Taichi11/sft_v7_dpo_v2_merged
Taichi11/sft_v7_dpo_v2_merged is a 4 billion parameter language model fine-tuned by Taichi11 using Direct Preference Optimization (DPO) on the Taichi11/LLM_main_v7_merged base model. Optimized for improved reasoning through Chain-of-Thought and enhanced structured response quality, this model is designed for applications requiring precise and well-organized outputs. It offers a 32768 token context length and is provided with full-merged 16-bit weights for direct use without adapter loading.
Loading preview...
Overview
Taichi11/sft_v7_dpo_v2_merged is a 4 billion parameter language model developed by Taichi11, built upon the Taichi11/LLM_main_v7_merged base model. It has been fine-tuned using Direct Preference Optimization (DPO) via the Unsloth library, with its full-merged 16-bit weights available directly, eliminating the need for adapter loading.
Key Capabilities
- Enhanced Reasoning: Optimized to improve Chain-of-Thought reasoning abilities.
- Structured Output Quality: Specifically aligned to produce higher quality structured responses based on preference datasets.
- Direct Use: Provided as a fully merged model, ready for immediate deployment with
transformers.
Good For
- Applications requiring models with improved logical reasoning steps.
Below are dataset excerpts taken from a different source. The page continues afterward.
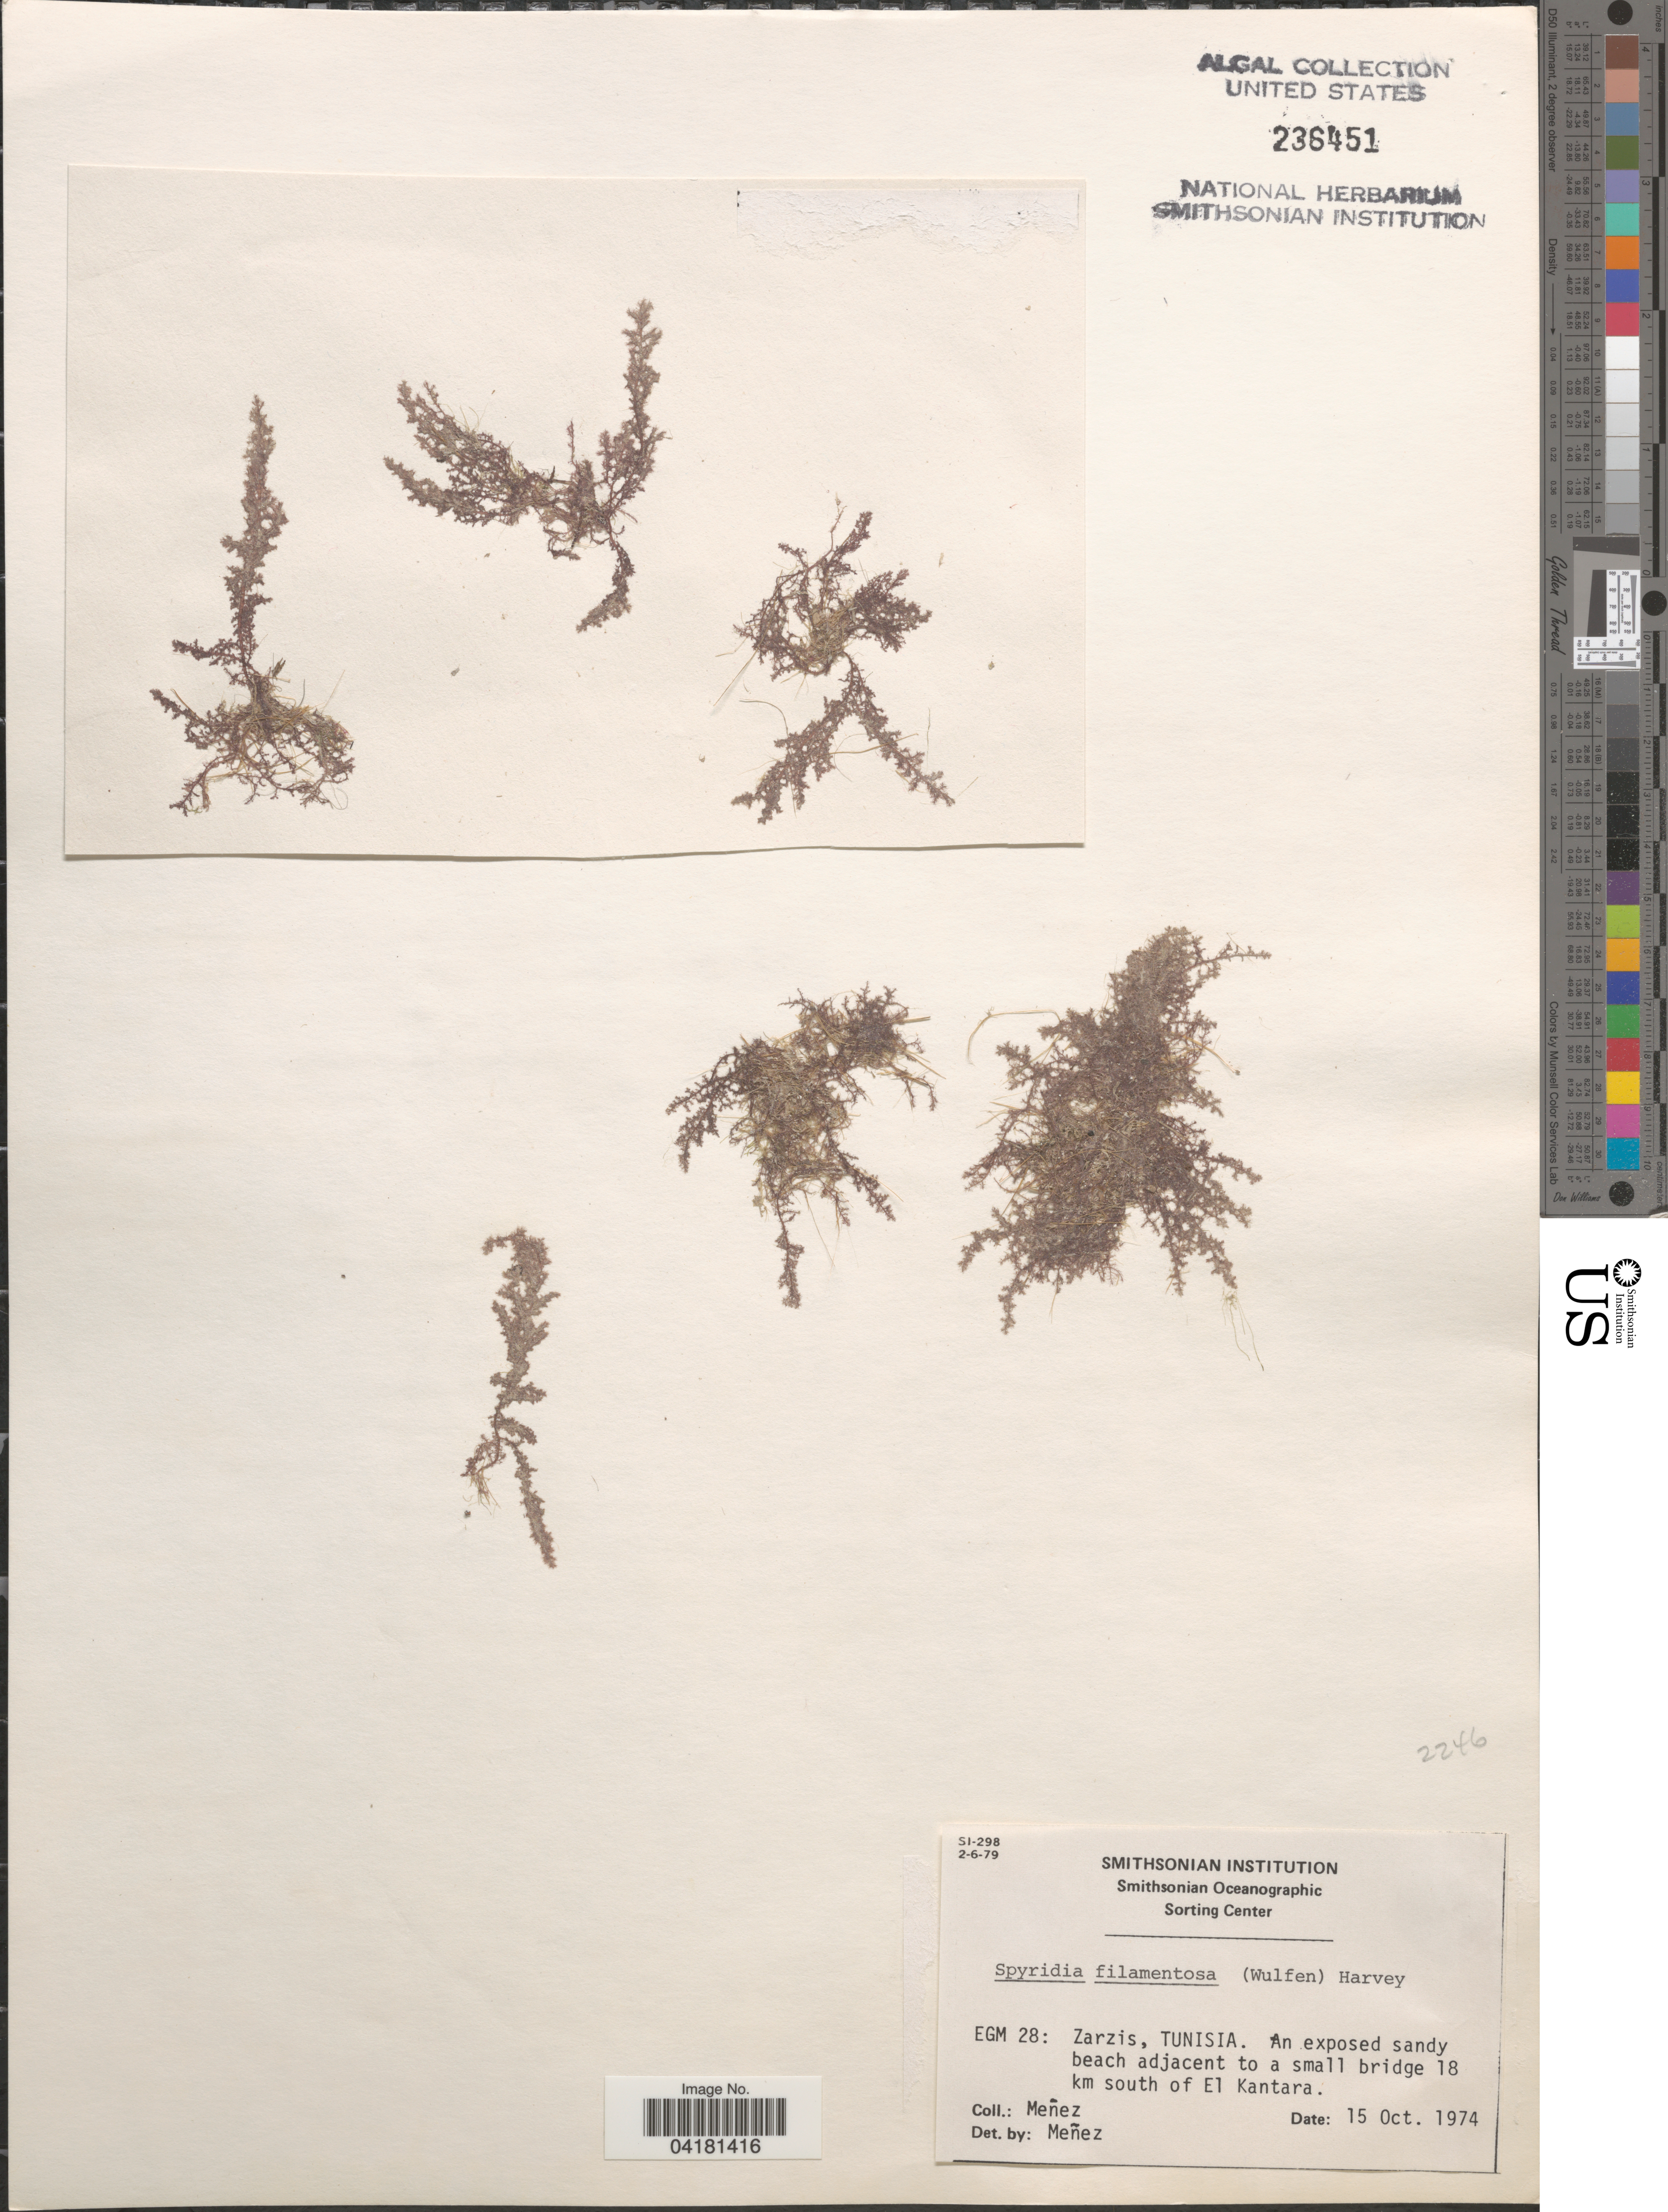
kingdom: Plantae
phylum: Rhodophyta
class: Florideophyceae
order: Ceramiales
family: Spyridiaceae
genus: Spyridia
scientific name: Spyridia filamentosa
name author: (Wulfen) Harv.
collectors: Menez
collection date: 1974-10-15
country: Tunisia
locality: EGM 28: Zarzis, Tunisia. An exposed sandy beach adjacent to a small bridge 18 km south of El Kantara.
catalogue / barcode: US 236451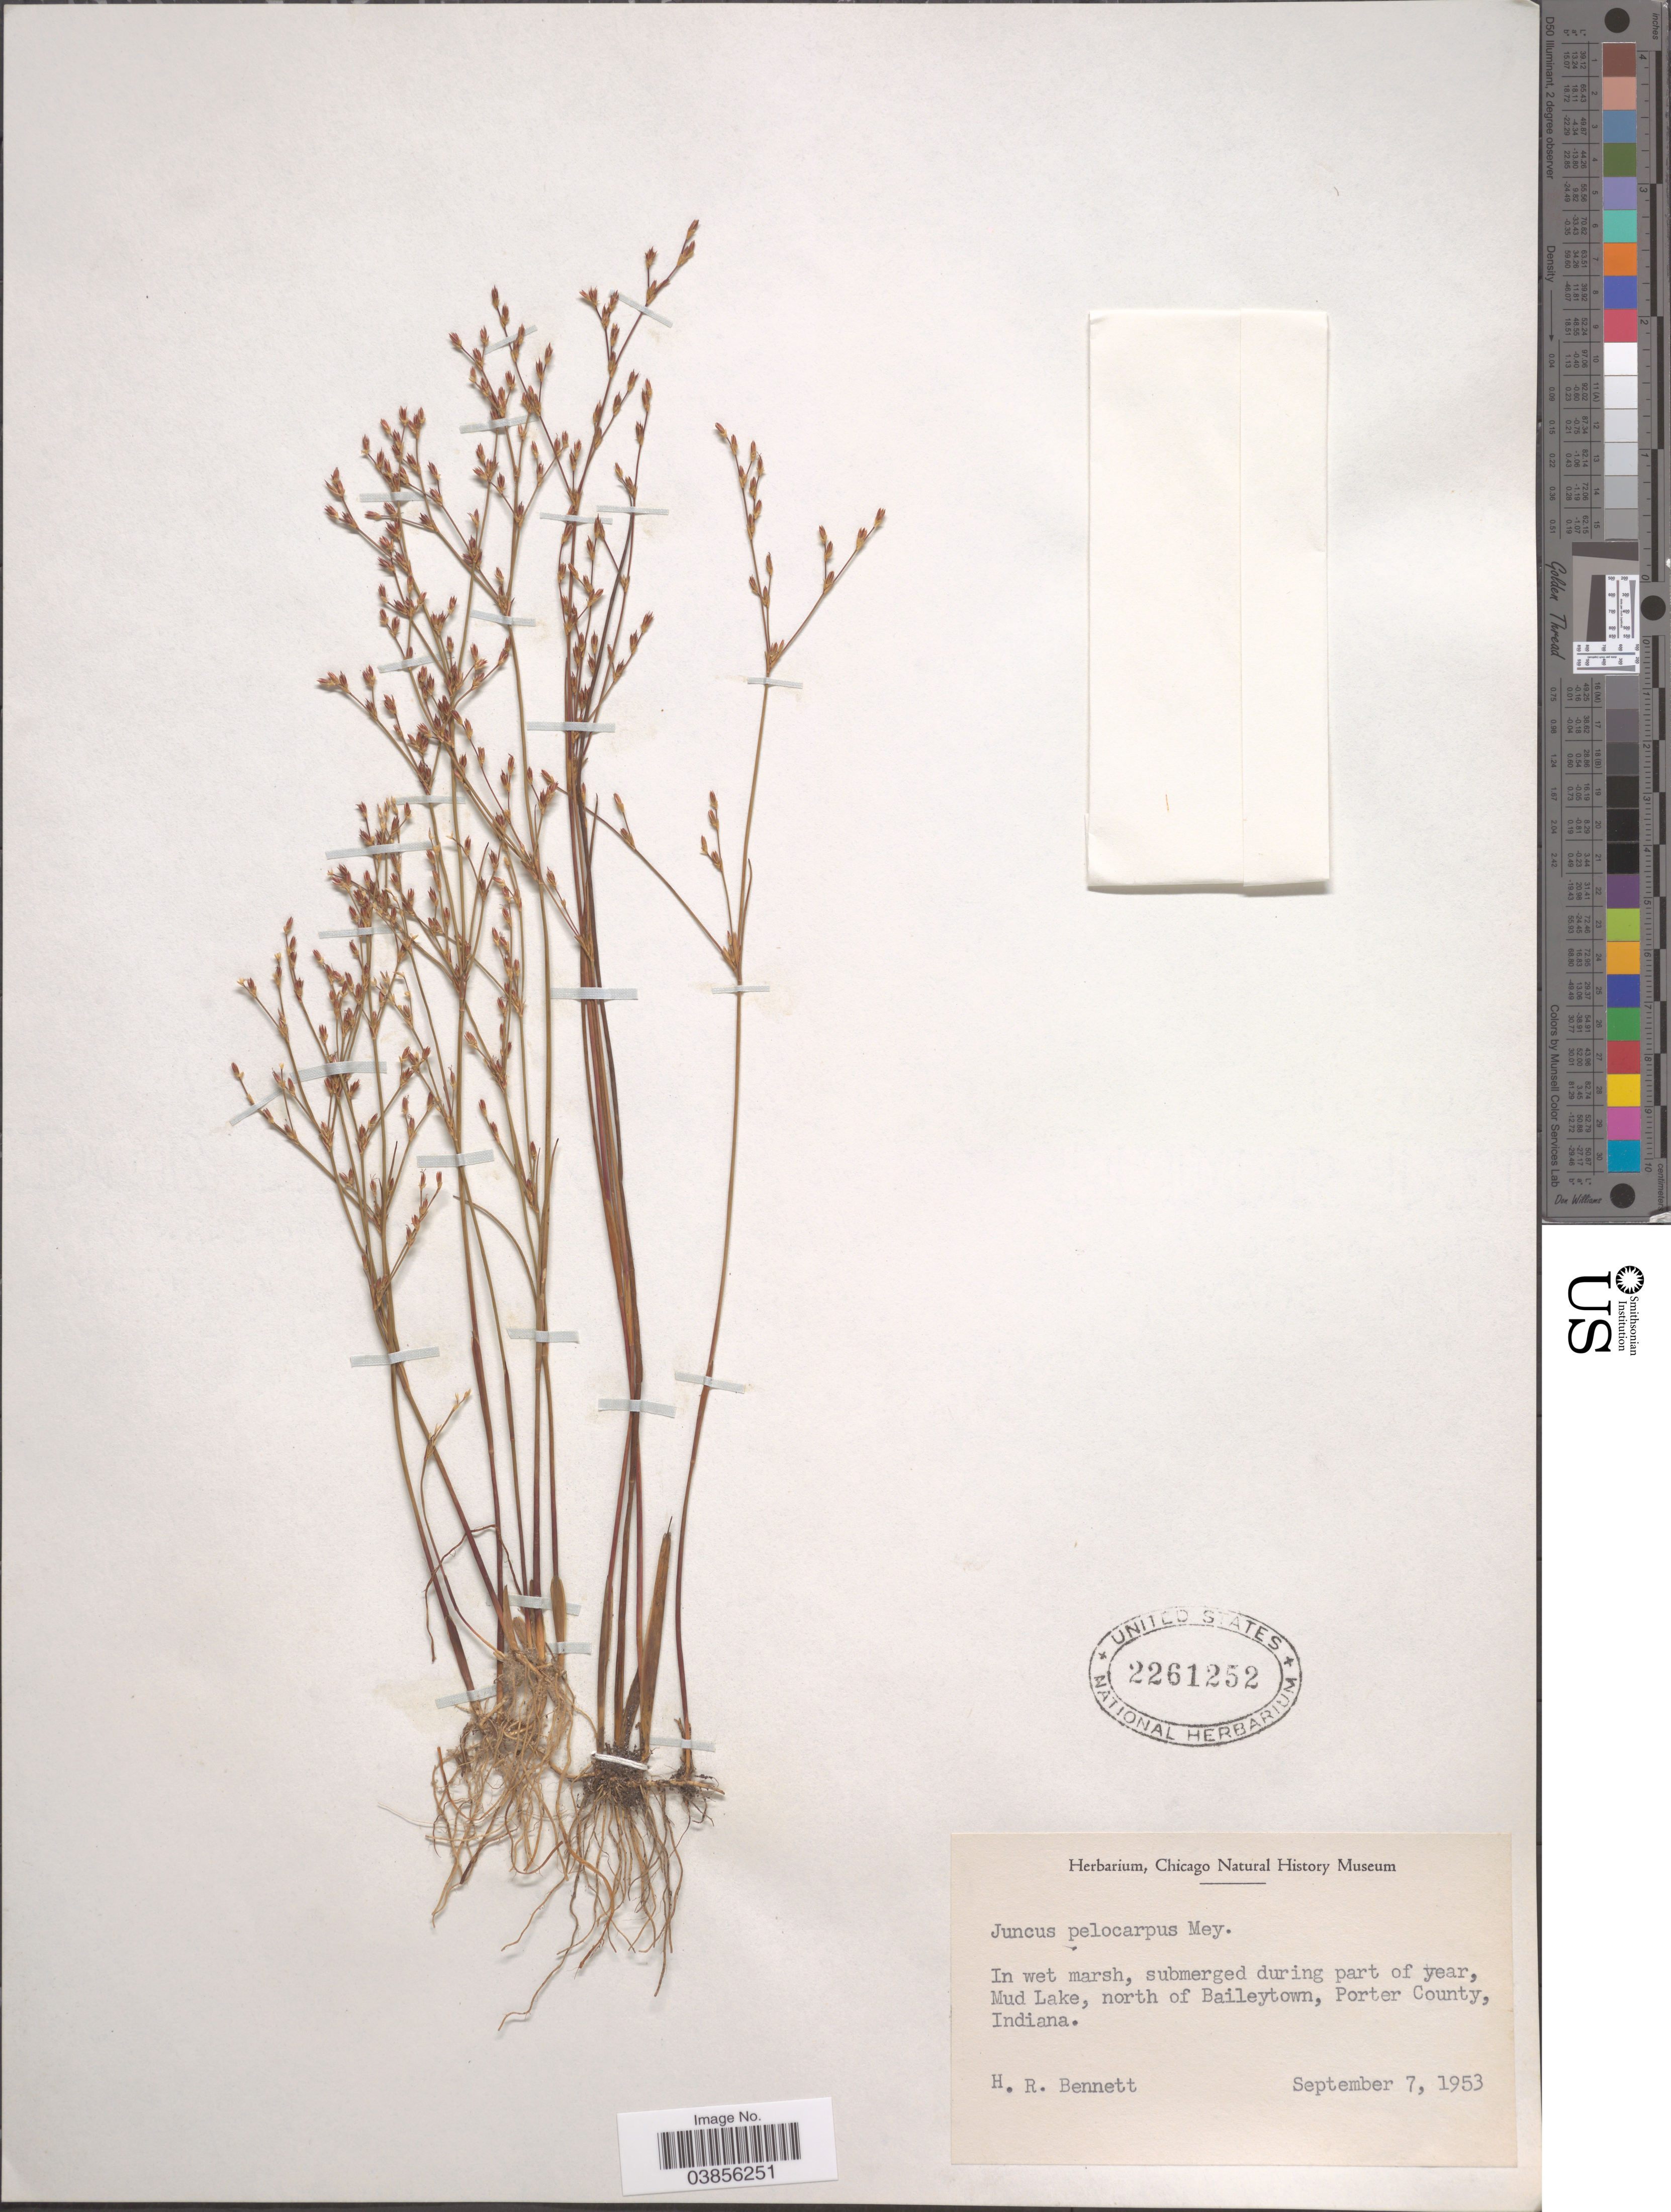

- Use cases where generating well-structured and precise outputs is critical.
- Developers seeking a DPO-optimized model for better response alignment without complex setup.
Training Details
The model underwent DPO training for 1 epoch with a learning rate of 1e-07 and a beta value of 0.1. It utilized a maximum sequence length of 1024 during training, with LoRA configurations (r=8, alpha=16) merged into the base model. The training data used was Taichi11/dpo_dataset_v1.